→ **Your instructions**
Set down all of the entries precisely as they were written.

→ **Information**
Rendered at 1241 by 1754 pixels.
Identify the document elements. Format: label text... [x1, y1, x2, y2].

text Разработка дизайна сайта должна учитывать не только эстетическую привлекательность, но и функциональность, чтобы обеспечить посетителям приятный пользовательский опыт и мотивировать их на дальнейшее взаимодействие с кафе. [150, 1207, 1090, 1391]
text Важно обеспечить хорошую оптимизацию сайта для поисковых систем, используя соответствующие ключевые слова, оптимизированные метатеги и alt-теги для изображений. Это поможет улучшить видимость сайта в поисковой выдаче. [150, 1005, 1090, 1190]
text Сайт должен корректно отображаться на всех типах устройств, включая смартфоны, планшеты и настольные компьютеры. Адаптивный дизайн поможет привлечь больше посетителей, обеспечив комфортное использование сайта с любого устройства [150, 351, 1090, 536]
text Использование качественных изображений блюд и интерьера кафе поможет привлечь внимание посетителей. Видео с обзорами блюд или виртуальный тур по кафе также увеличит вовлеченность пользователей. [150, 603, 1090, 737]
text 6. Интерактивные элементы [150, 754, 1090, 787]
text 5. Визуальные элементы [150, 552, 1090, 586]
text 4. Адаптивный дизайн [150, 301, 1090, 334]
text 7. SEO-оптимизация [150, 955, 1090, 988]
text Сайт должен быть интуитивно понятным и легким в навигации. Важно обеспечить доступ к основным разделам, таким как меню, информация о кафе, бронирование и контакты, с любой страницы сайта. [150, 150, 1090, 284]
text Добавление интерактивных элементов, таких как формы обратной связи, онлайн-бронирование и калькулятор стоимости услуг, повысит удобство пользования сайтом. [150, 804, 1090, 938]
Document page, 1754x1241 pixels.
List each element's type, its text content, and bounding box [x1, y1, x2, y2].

→ **Expected answer**
Rendered at 1241 by 1754 pixels.
Identify the document elements. Format: label text... [x1, y1, x2, y2].

text Разработка дизайна сайта должна учитывать не только эстетическую привлекательность, но и функциональность, чтобы обеспечить посетителям приятный пользовательский опыт и мотивировать их на дальнейшее взаимодействие с кафе. [150, 1207, 1090, 1391]
text Важно обеспечить хорошую оптимизацию сайта для поисковых систем, используя соответствующие ключевые слова, оптимизированные метатеги и alt-теги для изображений. Это поможет улучшить видимость сайта в поисковой выдаче. [150, 1005, 1090, 1190]
text Сайт должен корректно отображаться на всех типах устройств, включая смартфоны, планшеты и настольные компьютеры. Адаптивный дизайн поможет привлечь больше посетителей, обеспечив комфортное использование сайта с любого устройства [150, 351, 1090, 536]
text Использование качественных изображений блюд и интерьера кафе поможет привлечь внимание посетителей. Видео с обзорами блюд или виртуальный тур по кафе также увеличит вовлеченность пользователей. [150, 603, 1090, 737]
text 6. Интерактивные элементы [150, 754, 1090, 787]
text 5. Визуальные элементы [150, 552, 1090, 586]
text 4. Адаптивный дизайн [150, 301, 1090, 334]
text 7. SEO-оптимизация [150, 955, 1090, 988]
text Сайт должен быть интуитивно понятным и легким в навигации. Важно обеспечить доступ к основным разделам, таким как меню, информация о кафе, бронирование и контакты, с любой страницы сайта. [150, 150, 1090, 284]
text Добавление интерактивных элементов, таких как формы обратной связи, онлайн-бронирование и калькулятор стоимости услуг, повысит удобство пользования сайтом. [150, 804, 1090, 938]
Document page, 1754x1241 pixels.
List each element's type, its text content, and bounding box [x1, y1, x2, y2].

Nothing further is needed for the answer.